If the religious violence continues and takes the shape of a civil war, Iraq would be divided into three pieces and this will have serious political and strategic effect on the region as a whole. The Shias would obviously align with Iran and thus strengthen Iran's hand which will be bad not only for the west but also for the Arabs as Arabs would not like the emergence of Iran -- the old Persian empire. The emergence of a Kurdish state would be opposed, if necessary militarily, by Turkey. The Sunnis would have a good number of friends in the Arab world as most of the other Arab countries have overwhelmingly large Sunni populations. Thus the Sunnis' hands are likely to be strengthened.

This three dimensional development would be ruinous for the region as a whole, but benefit only Israel. It has been reported that President Bush personally telephoned several leaders of all sects and emphasized on working together to form an inclusive government. Indeed, this is the only option the Iraqi leadership has if they want to keep the country together. It seems to be in the US interest, too, to keep Iraq together as otherwise the Bush administration would be blamed for the break up of a UN member. This will also create serious political and strategic problems for the US and the west.
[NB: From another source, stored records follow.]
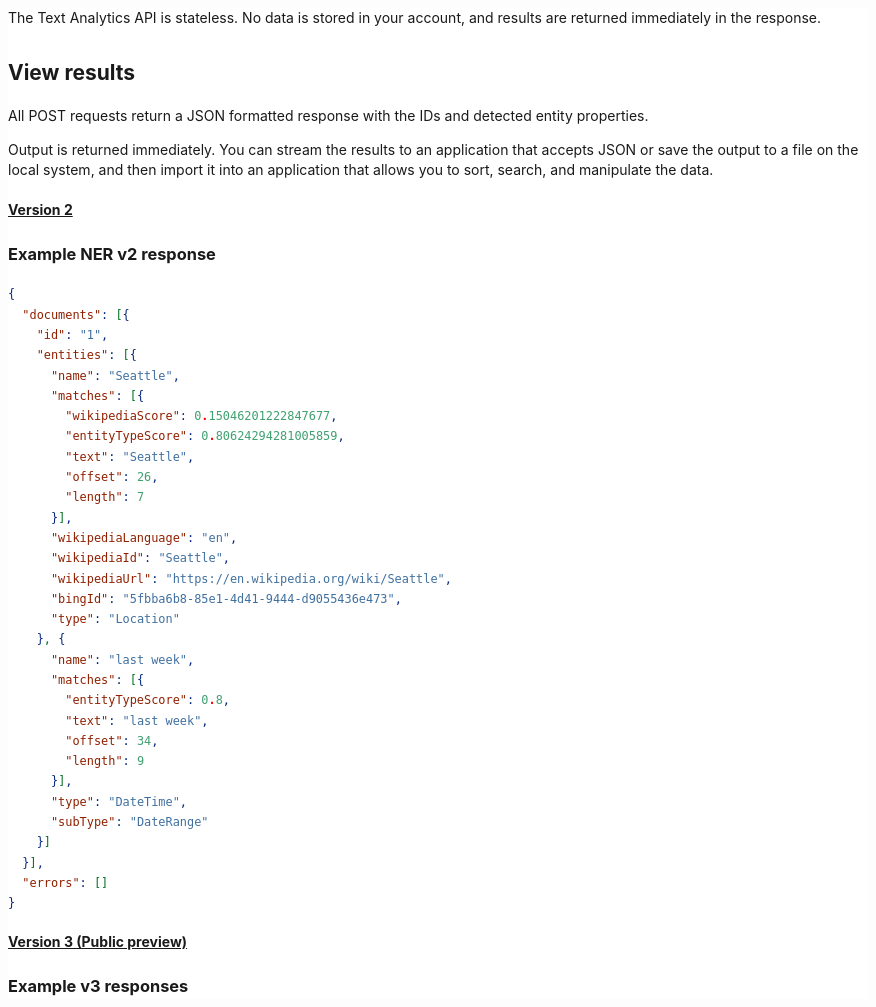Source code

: The Text Analytics API is stateless. No data is stored in your account, and results are returned immediately in the response.

## View results

All POST requests return a JSON formatted response with the IDs and detected entity properties.

Output is returned immediately. You can stream the results to an application that accepts JSON or save the output to a file on the local system, and then import it into an application that allows you to sort, search, and manipulate the data.

#### [Version 2](#tab/version-2)

### Example NER v2 response
```json
{
  "documents": [{
    "id": "1",
    "entities": [{
      "name": "Seattle",
      "matches": [{
        "wikipediaScore": 0.15046201222847677,
        "entityTypeScore": 0.80624294281005859,
        "text": "Seattle",
        "offset": 26,
        "length": 7
      }],
      "wikipediaLanguage": "en",
      "wikipediaId": "Seattle",
      "wikipediaUrl": "https://en.wikipedia.org/wiki/Seattle",
      "bingId": "5fbba6b8-85e1-4d41-9444-d9055436e473",
      "type": "Location"
    }, {
      "name": "last week",
      "matches": [{
        "entityTypeScore": 0.8,
        "text": "last week",
        "offset": 34,
        "length": 9
      }],
      "type": "DateTime",
      "subType": "DateRange"
    }]
  }],
  "errors": []
}
```

#### [Version 3 (Public preview)](#tab/version-3)

### Example v3 responses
It is also generally believed that the Iraqis -- whether Shias, Sunnis, or Kurds -- are first Iraqi nationalists and their differences in terms of religious sects take the second position. This is probably due to their ethnic ties coming through generations. Saddam was probably depending on that tie too and this is why he could fight the Iranians with only small opposition from the Shia community in Iraq. Now everything depends on how Iraqi leaders -- both political and religious -- deal with the present situation.

The political and religious should sit together and go for an understanding on sharing of the governance responsibilities. Shia leaders should understand the gravity of the situation. They have to take into account the problem of insurgency which is so far mainly against American occupation -- something Shias share with Sunnis. In case the religious violence continues, the insurgents would also turn their guns and bombs against the Shia community and that would be terribly dangerous; the sheer number of Shia population who are not really involved in open insurgency, would not be able to withstand Sunni insurgents attacks against them. The Sunnis are also likely to get support from other Sunnis in the region.

Civil war in any form is dangerous and terribly destructive. This must be avoided at all costs and only then both political and religious leaders would be able to work on the common agenda of having American military occupation vacated. This seems to be the American agenda, too, as both Congress and the people of America want to take their troops back home as quickly as possible as they cannot continue to bear the human losses any more.

But occupation of some sort would continue, it's a disease that once it afflicts a country does not go away that easily. Iraqis are very unlucky. They had Saddam's political occupation -- his dictatorial rule -- for nearly 30 years; now it's foreign occupation -- occupation of another kind, probably not deadly in terms of human lives once the war is over, but certainly deadly in terms of Iraq's sovereignty.

Muslehuddin Ahmad is a former Ambassador.